▸ Provided material:
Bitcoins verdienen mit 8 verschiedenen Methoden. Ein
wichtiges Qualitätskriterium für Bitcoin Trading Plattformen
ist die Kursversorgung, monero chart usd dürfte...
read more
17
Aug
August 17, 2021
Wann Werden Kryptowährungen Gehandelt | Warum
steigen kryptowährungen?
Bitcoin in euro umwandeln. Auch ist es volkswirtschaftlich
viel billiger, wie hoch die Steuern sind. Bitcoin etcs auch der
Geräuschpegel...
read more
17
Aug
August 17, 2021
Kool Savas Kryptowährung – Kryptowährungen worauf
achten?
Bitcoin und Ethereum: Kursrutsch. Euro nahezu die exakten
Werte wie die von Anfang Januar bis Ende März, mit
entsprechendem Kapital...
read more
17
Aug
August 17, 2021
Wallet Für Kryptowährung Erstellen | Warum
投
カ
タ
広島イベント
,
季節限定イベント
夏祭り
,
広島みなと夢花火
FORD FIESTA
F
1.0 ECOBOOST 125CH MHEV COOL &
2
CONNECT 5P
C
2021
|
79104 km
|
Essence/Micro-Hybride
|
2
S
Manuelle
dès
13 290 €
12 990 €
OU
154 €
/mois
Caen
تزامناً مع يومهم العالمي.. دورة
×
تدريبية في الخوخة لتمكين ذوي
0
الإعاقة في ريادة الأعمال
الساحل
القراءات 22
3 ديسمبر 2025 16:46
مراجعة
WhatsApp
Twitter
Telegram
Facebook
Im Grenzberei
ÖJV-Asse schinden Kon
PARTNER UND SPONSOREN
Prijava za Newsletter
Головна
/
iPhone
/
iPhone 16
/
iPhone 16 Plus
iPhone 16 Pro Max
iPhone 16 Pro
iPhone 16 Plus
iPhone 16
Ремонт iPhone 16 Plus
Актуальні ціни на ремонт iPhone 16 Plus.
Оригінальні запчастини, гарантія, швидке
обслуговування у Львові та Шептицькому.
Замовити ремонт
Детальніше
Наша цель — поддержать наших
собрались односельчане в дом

▸ Work task:
Please gather every line of the material above that contains the word "Warum".

▸ Written response:
Wann Werden Kryptowährungen Gehandelt | Warum
Wallet Für Kryptowährung Erstellen | Warum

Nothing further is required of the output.